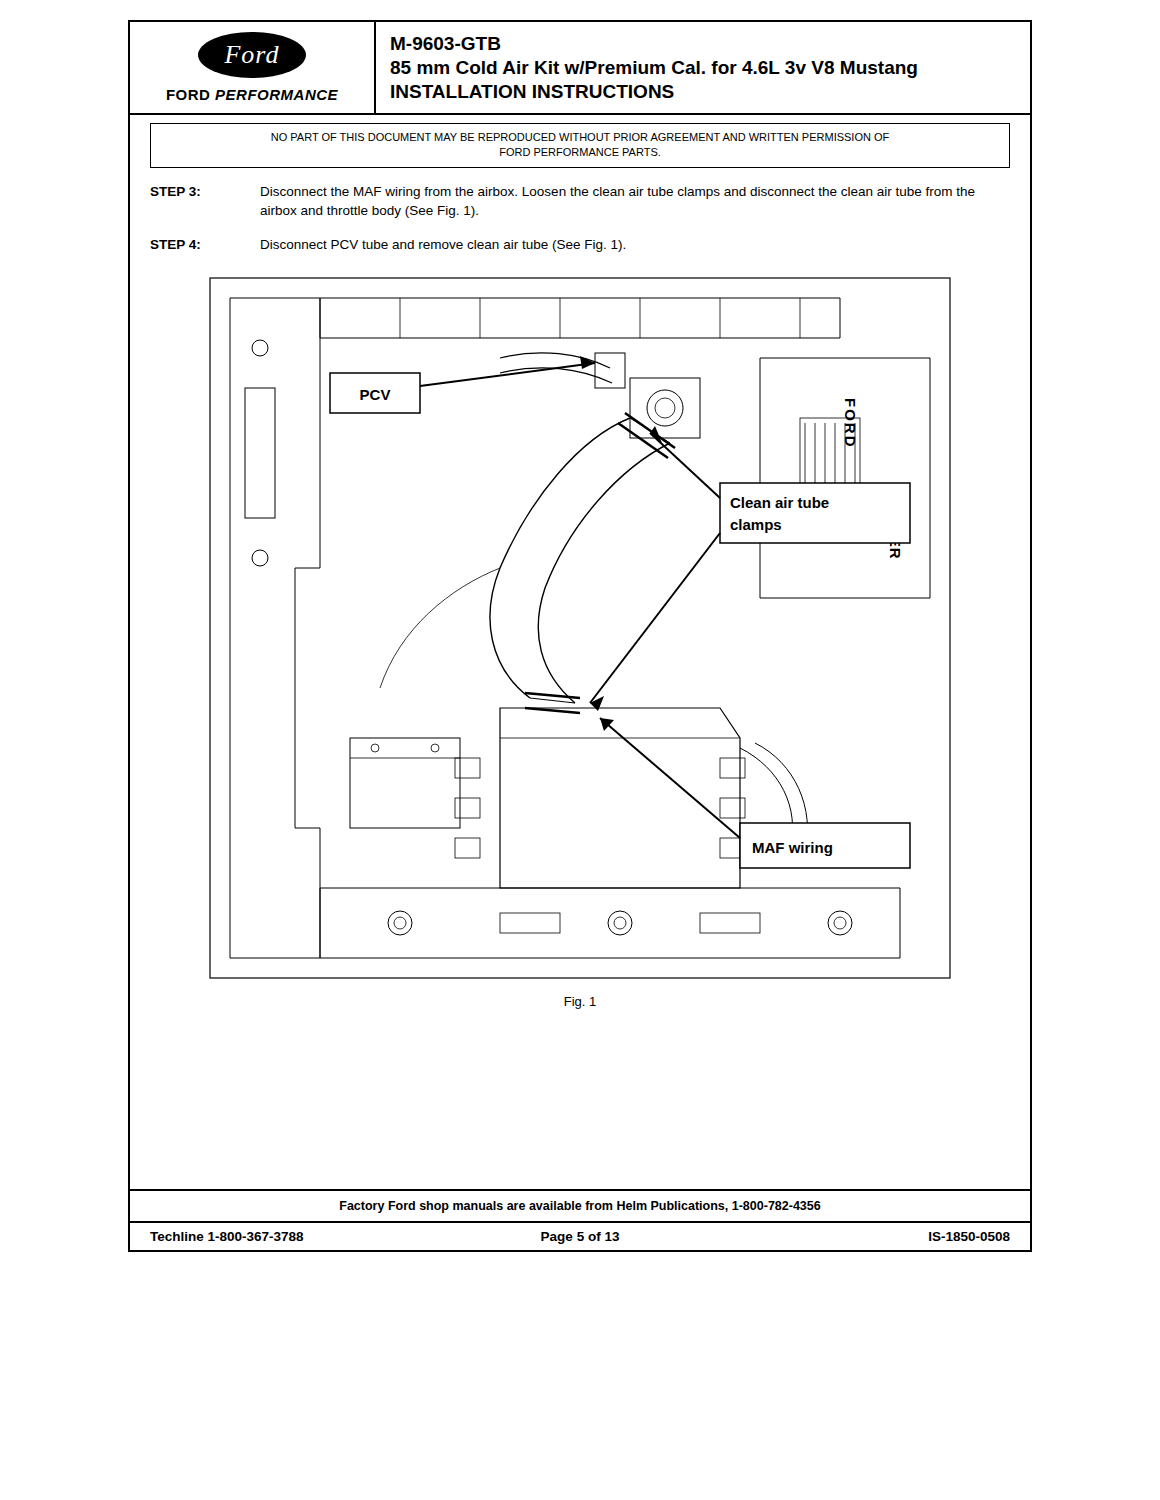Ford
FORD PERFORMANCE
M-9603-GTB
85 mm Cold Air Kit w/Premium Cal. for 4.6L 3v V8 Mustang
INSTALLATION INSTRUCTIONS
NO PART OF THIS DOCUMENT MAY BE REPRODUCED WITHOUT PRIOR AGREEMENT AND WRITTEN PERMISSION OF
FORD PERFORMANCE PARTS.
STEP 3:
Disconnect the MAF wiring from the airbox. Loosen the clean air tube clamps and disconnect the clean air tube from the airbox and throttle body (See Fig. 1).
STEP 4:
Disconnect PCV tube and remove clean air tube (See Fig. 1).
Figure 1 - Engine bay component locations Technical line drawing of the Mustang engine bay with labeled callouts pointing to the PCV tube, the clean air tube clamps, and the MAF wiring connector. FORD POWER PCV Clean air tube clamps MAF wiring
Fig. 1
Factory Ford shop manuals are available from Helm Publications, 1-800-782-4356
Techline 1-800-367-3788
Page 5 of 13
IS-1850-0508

---

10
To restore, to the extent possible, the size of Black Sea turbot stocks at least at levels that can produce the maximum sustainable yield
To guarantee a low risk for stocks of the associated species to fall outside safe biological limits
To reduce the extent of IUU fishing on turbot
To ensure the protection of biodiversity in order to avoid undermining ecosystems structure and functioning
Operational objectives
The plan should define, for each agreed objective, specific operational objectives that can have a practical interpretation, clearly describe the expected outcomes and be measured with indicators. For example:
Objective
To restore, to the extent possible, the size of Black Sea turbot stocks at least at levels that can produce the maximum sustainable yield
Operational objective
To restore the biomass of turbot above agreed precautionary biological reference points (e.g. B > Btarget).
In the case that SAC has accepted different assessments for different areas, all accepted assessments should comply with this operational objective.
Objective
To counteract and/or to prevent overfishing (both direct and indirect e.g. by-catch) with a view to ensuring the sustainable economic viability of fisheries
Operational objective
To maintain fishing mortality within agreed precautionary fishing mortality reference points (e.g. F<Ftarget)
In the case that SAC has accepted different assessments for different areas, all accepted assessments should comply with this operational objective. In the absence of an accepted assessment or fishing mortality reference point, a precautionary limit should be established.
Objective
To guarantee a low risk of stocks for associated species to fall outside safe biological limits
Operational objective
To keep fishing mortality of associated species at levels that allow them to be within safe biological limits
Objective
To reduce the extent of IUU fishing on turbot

### Problem to solve
Out of the data above, transcribe exactly and only the lines starting with the line that has "NO PART OF THIS" and going on through the line that has "IS-1850-0508", both included.

### Written response
NO PART OF THIS DOCUMENT MAY BE REPRODUCED WITHOUT PRIOR AGREEMENT AND WRITTEN PERMISSION OF
FORD PERFORMANCE PARTS.
STEP 3:
Disconnect the MAF wiring from the airbox. Loosen the clean air tube clamps and disconnect the clean air tube from the airbox and throttle body (See Fig. 1).
STEP 4:
Disconnect PCV tube and remove clean air tube (See Fig. 1).
Figure 1 - Engine bay component locations Technical line drawing of the Mustang engine bay with labeled callouts pointing to the PCV tube, the clean air tube clamps, and the MAF wiring connector. FORD POWER PCV Clean air tube clamps MAF wiring
Fig. 1
Factory Ford shop manuals are available from Helm Publications, 1-800-782-4356
Techline 1-800-367-3788
Page 5 of 13
IS-1850-0508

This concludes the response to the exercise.